## Exercise brief
Write out again, exactly, the lines below starting at the one with "Professor Scheb is" and ending at the one with "American Studies to".

## Input
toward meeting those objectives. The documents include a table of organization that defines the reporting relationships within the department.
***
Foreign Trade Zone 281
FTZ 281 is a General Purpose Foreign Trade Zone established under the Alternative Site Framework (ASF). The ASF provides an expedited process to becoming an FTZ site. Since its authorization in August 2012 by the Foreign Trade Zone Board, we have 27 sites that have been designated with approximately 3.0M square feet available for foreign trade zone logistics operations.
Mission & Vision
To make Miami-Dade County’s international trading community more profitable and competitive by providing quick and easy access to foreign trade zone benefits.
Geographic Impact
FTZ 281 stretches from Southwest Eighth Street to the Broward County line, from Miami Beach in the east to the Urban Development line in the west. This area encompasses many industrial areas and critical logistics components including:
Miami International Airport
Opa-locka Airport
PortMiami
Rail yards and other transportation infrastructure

--

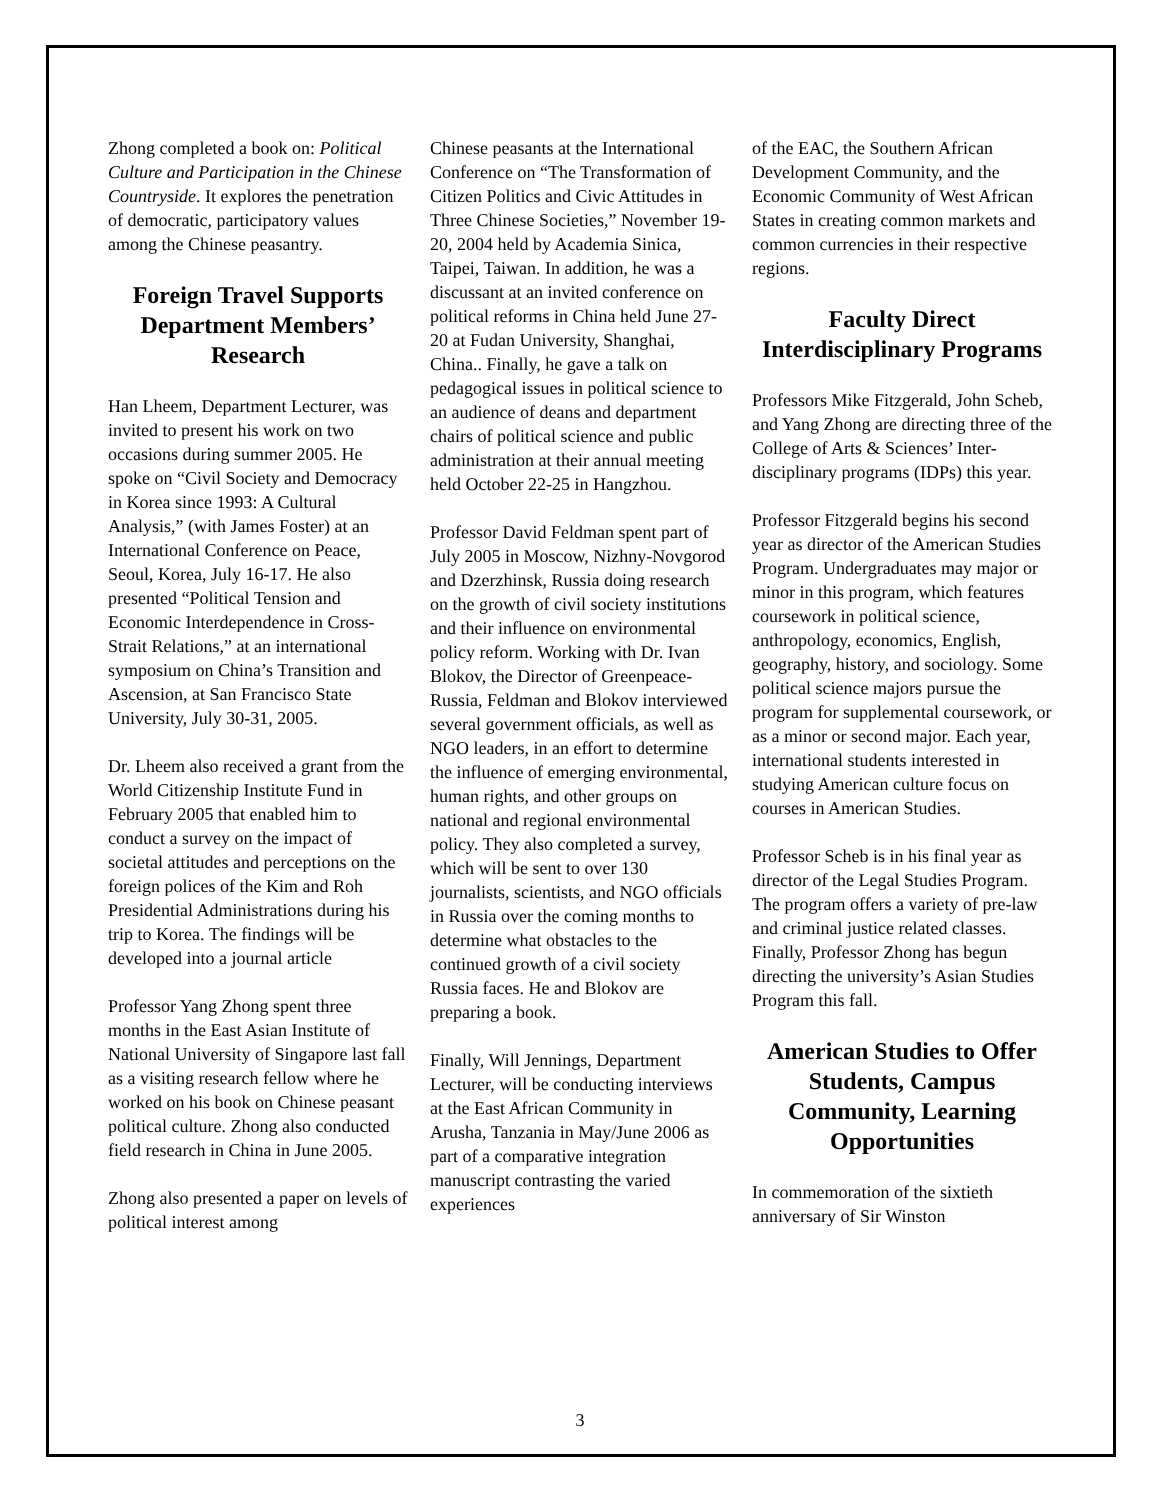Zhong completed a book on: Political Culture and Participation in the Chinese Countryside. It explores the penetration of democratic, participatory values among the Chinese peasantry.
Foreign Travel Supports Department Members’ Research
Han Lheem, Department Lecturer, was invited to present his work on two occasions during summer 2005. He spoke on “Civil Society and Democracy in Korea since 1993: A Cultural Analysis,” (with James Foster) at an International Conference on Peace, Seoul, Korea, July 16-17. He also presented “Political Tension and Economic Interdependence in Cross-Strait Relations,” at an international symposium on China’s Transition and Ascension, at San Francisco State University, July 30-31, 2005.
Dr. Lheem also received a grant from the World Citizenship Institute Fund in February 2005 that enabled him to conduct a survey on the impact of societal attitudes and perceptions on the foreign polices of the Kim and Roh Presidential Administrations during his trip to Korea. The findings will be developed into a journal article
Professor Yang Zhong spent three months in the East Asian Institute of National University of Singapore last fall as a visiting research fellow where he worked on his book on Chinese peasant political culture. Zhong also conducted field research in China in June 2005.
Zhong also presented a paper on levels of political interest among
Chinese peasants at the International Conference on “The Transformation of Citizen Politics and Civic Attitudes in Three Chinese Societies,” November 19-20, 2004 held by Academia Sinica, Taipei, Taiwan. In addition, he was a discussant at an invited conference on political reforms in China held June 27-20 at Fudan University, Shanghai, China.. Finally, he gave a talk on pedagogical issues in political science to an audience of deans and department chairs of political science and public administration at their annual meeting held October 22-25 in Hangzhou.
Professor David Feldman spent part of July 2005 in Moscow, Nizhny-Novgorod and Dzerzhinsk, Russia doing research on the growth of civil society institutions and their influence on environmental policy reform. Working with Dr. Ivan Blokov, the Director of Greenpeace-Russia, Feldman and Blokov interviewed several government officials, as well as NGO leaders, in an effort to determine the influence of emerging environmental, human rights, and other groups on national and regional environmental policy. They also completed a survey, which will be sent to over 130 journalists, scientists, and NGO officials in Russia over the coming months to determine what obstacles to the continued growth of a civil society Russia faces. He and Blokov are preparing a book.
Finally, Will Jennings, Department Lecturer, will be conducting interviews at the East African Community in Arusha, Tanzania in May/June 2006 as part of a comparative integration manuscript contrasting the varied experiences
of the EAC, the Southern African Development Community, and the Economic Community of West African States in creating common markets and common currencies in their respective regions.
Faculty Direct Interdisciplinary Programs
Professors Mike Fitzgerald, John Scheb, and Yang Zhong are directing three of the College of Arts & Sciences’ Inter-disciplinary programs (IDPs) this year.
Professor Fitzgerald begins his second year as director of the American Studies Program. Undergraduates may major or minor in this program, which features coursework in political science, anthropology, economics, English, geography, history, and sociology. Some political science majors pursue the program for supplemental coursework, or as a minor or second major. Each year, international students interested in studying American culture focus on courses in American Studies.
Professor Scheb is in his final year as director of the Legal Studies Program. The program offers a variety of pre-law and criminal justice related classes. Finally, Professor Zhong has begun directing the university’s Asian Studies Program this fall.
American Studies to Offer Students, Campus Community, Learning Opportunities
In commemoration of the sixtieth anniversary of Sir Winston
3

## Response to this exercise
Professor Scheb is in his final year as director of the Legal Studies Program. The program offers a variety of pre-law and criminal justice related classes. Finally, Professor Zhong has begun directing the university’s Asian Studies Program this fall.
American Studies to Offer Students, Campus Community, Learning Opportunities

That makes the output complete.